Kumodd downloads files and/or generates a CSV file of metadata from a specified Google Drive account in a forensically sound manner.
- Files can be filtered by category, such as doc, image, or video.
- Metadata columns may be selected in the configuration file.
- Available Google Drive API metadata is preserved.
- Last Modified file system time stamp is preserved and verified.
- MD5 digest is preserved and verified.
- File size is preserved and verified.
Both the list (-l) and download (-d) options create a CSV file and a text table on standard output.
List (-l) all documents:
kumodd.py -l doc
Created (UTC) Last Modified (UTC) Remote Path Revision Modified by Owner MD5
2019-06-24T05:04:47.055Z 2019-06-24T05:41:17.095Z My Drive/Untitled document 3 Johe Doe Johe Doe -
2019-05-18T06:16:19.084Z 2019-05-18T06:52:49.972Z My Drive/notes.docx 1 Johe Doe Johe Doe 1376e9bf5fb781c3e428356b4b9aa21c
2019-05-16T23:34:42.665Z 2019-05-17T22:18:07.705Z My Drive/Letter to John.docx 1 Johe Doe Johe Doe 4cb0b987cb879d48f56e4fd2cfd57d83
2019-04-12T16:21:48.867Z 2019-04-12T16:21:55.245Z My Drive/Todo List 27 Johe Doe Johe Doe -
Download (-d) all documents to ./download (the default location).
kumodd.py -d doc
Download (-d) all PDF files to path (-p) /home/user/Desktop/:
kumodd.py -d pdf -p /home/user/Desktop/
By default, native Google Apps files (docs, sheets and slides) are downloaded in PDF format. To instead download them in LibreOffice format, use the '--nopdf' option.
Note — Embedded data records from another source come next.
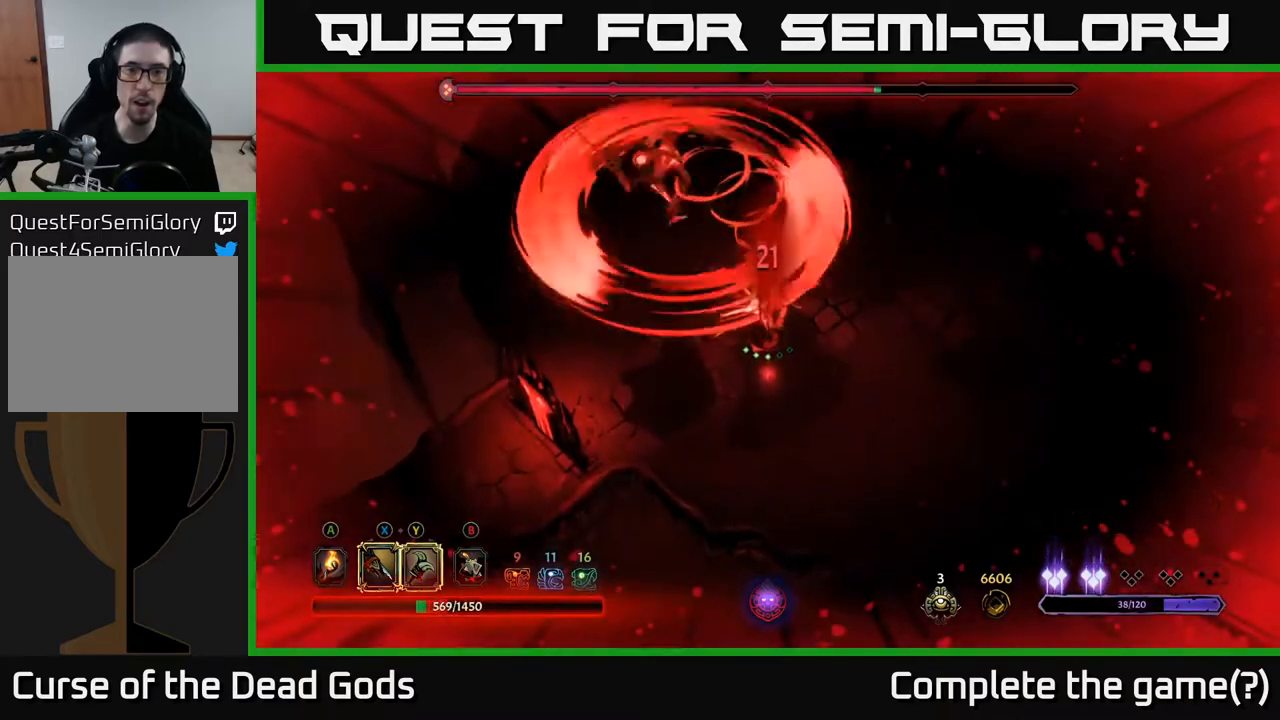
{"buttons": [], "left_stick": "right", "right_stick": "center", "events": [[33, "R2", "up"], [150, "left_stick", "down-right"], [350, "left_stick", "right"]]}
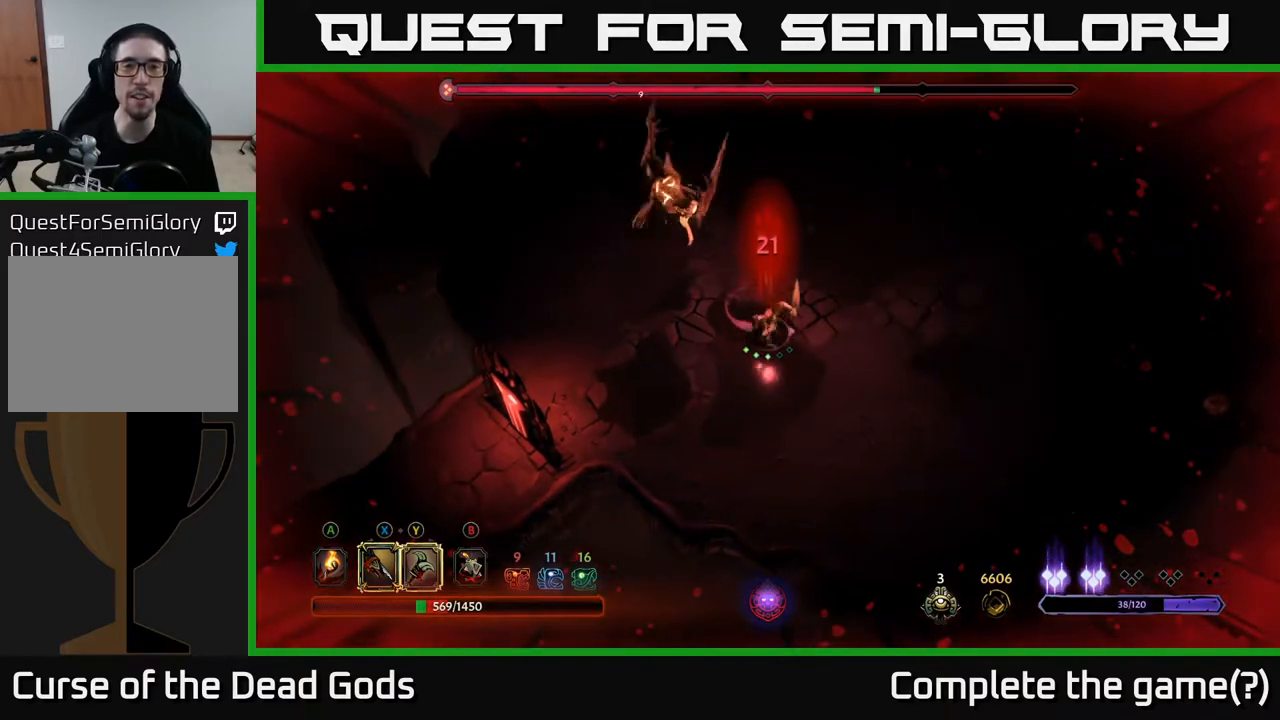
{"buttons": ["Y"], "left_stick": "up-left", "right_stick": "center", "events": [[33, "left_stick", "up-left"], [317, "Y", "down"]]}
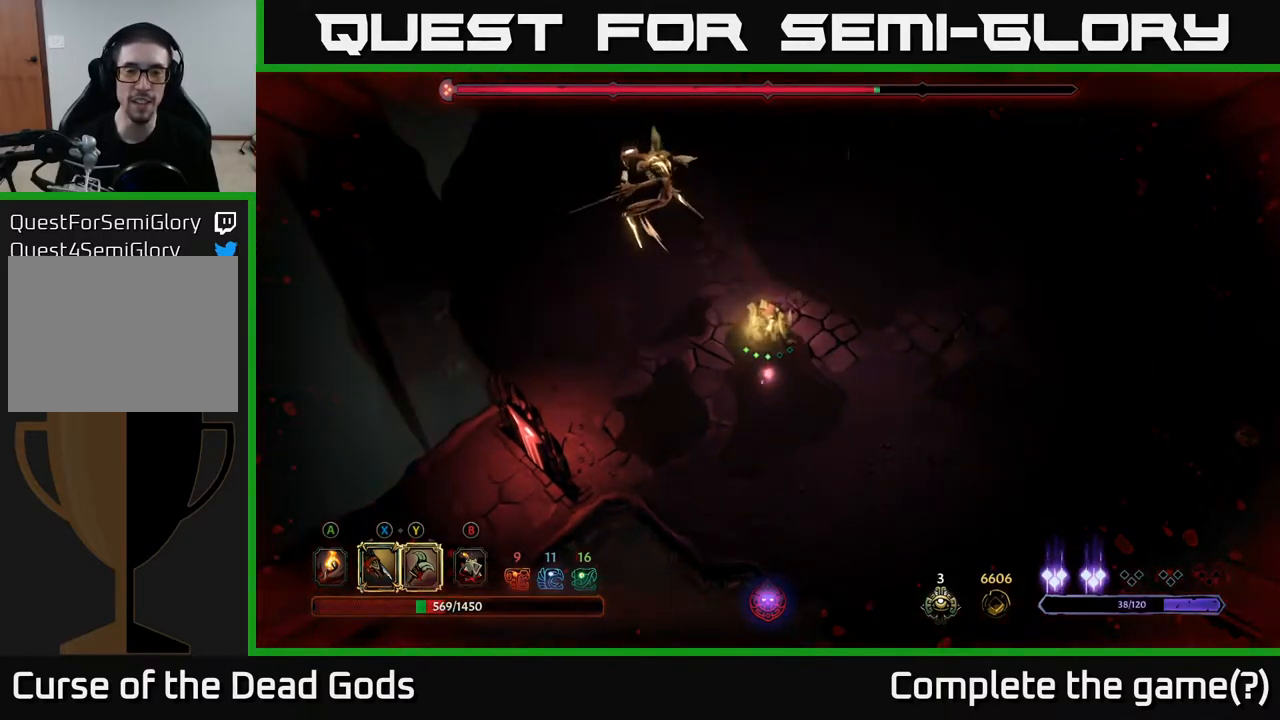
{"buttons": [], "left_stick": "up-left", "right_stick": "center", "events": [[167, "Y", "up"]]}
By default, every available revision is downloaded unless --norevisions is specified, in which case only the current file (latest revision) is downloaded. Previous revisions are saved as filename_(revision id_last modified date).
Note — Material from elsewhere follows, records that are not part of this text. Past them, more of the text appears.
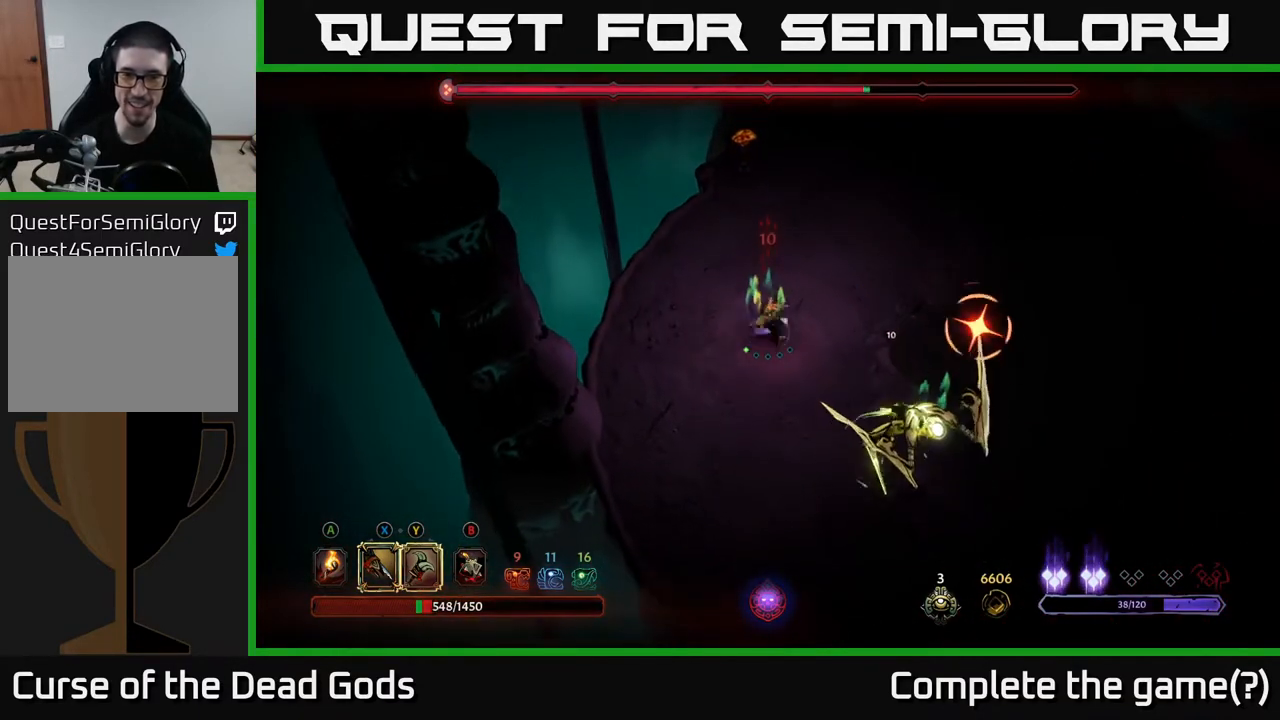
{"buttons": [], "left_stick": "center", "right_stick": "center", "events": [[133, "left_stick", "right"], [150, "R2", "down"], [200, "left_stick", "down-right"], [283, "R2", "up"], [333, "left_stick", "right"], [483, "left_stick", "center"]]}
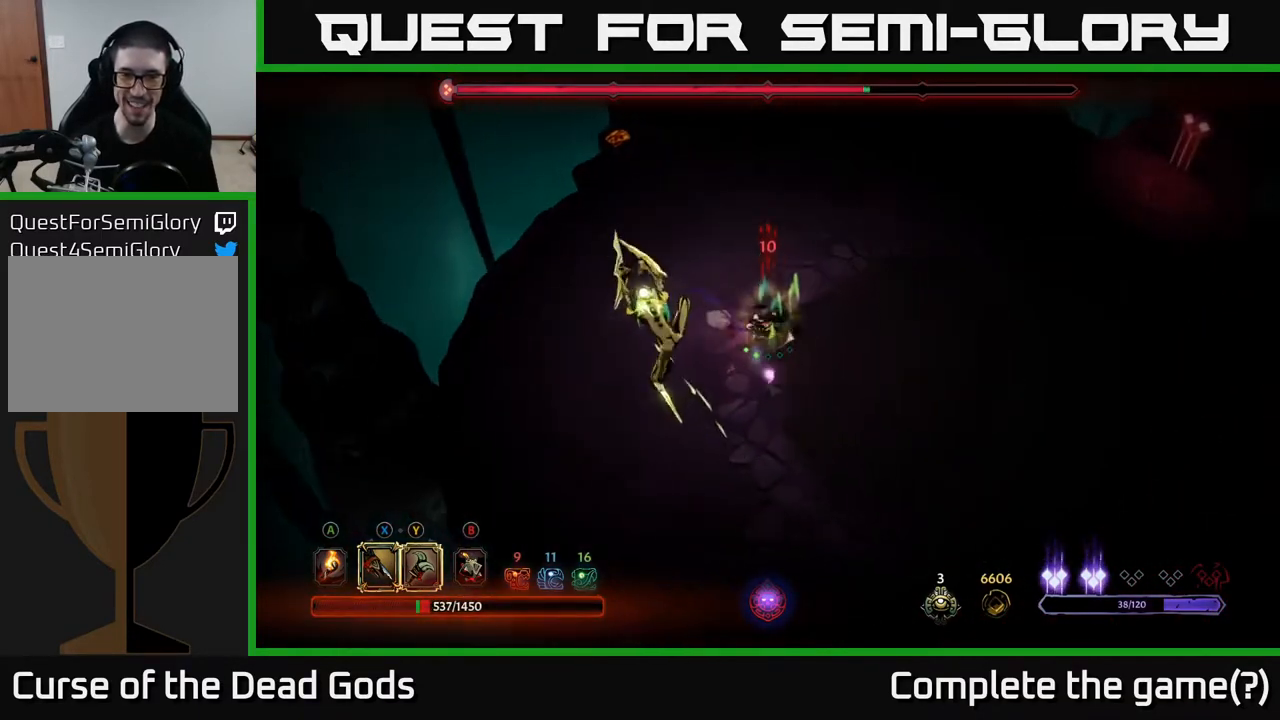
{"buttons": [], "left_stick": "right", "right_stick": "center", "events": [[183, "left_stick", "down-right"], [367, "left_stick", "right"]]}
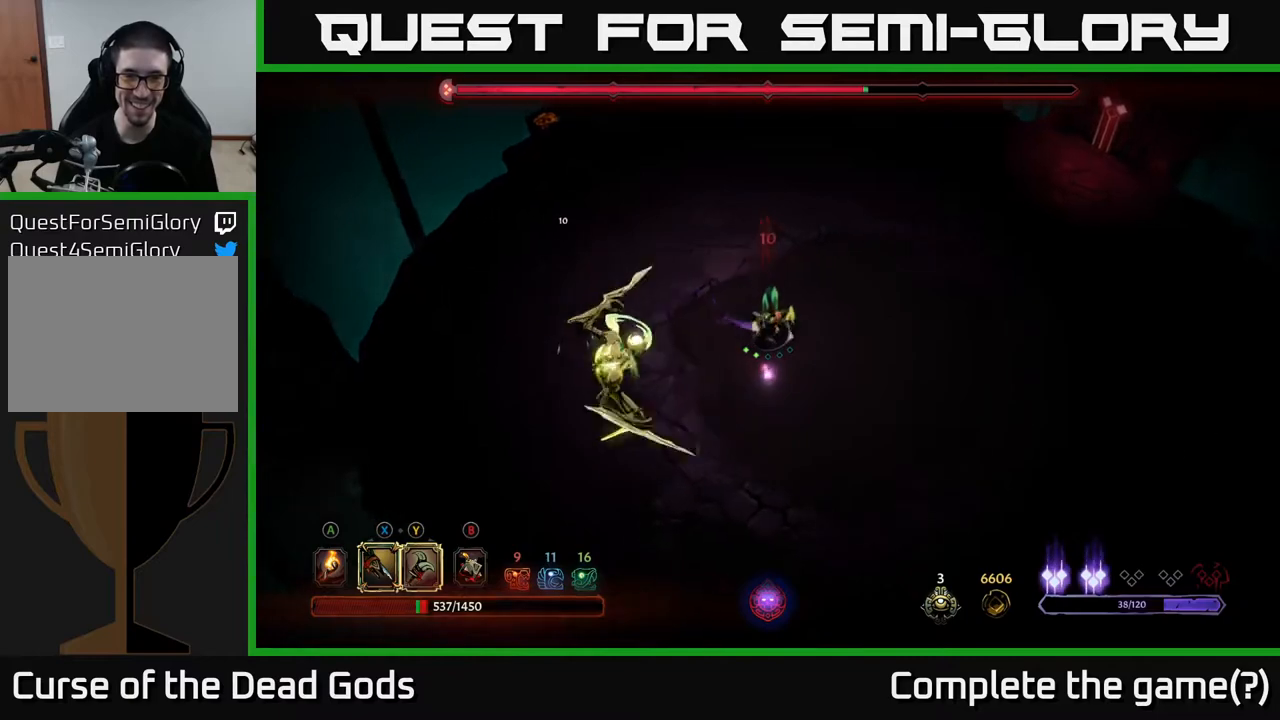
{"buttons": [], "left_stick": "left", "right_stick": "center", "events": [[167, "left_stick", "left"], [300, "left_stick", "center"], [450, "left_stick", "left"]]}
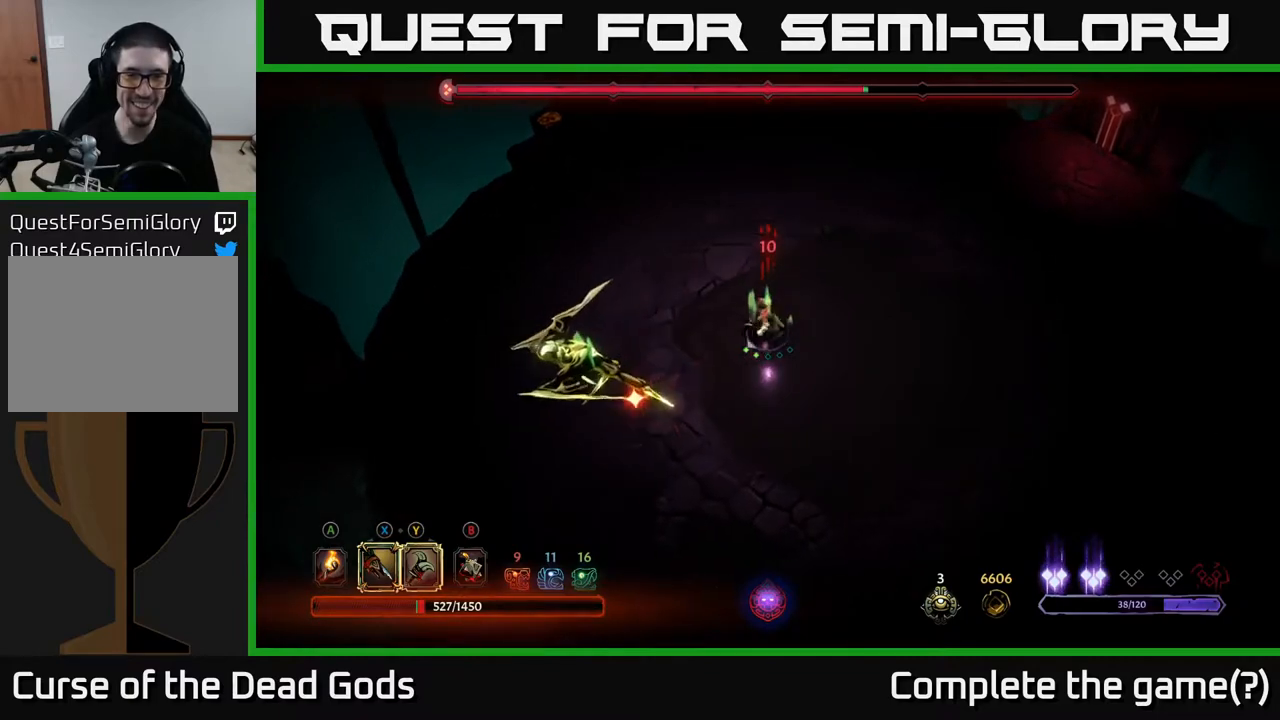
{"buttons": [], "left_stick": "center", "right_stick": "center", "events": [[33, "R2", "down"], [150, "left_stick", "up-left"], [217, "R2", "up"], [350, "left_stick", "center"]]}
To download all of the files listed in a previously generated CSV file, use:
kumodd.py -csv ./filelist-username.csv
As a convenience, kumodd sets the time stamps of files that are exported. However, due to file system and kernel limitations, the only reliable file system timestamp is the Last Written time of exported files. Other file system time stamps on exported files are unreliable. For any analysis, time stamps should instead be taken directly from the preserved metadata (e.g. foo.doc.yml metadata for a given foo.doc).
Time stamps available in Google Drive generally includes the following:
- createdDate
- markedViewedByMeDate
- modifiedByMeDate
- modifiedDate
To set the timestamps in exported files, Kumod maps these values as follows:
- Last Modified time = modifiedDate
- Last Accessed time = markedViewedByMeDate
- Created time = createdDate
Windows has all three; however, setting the Created time in python via the win32 API has proven unreliable. Certain more recent Unix file systems have a created time stamp, including Ext4, UFS2, Hammer, LFS, and ZFS (see Wikipedia Comparison of File Systems). However, the Linux kernel provides no method (i.g. system call or library) to read or write the Created time, so Created time is not available to kumodd on Linux. markedViewedByMeDate is not always available in Google Drive. The Last Accessed time stamps may be overwritten by subsequent reading of exported files.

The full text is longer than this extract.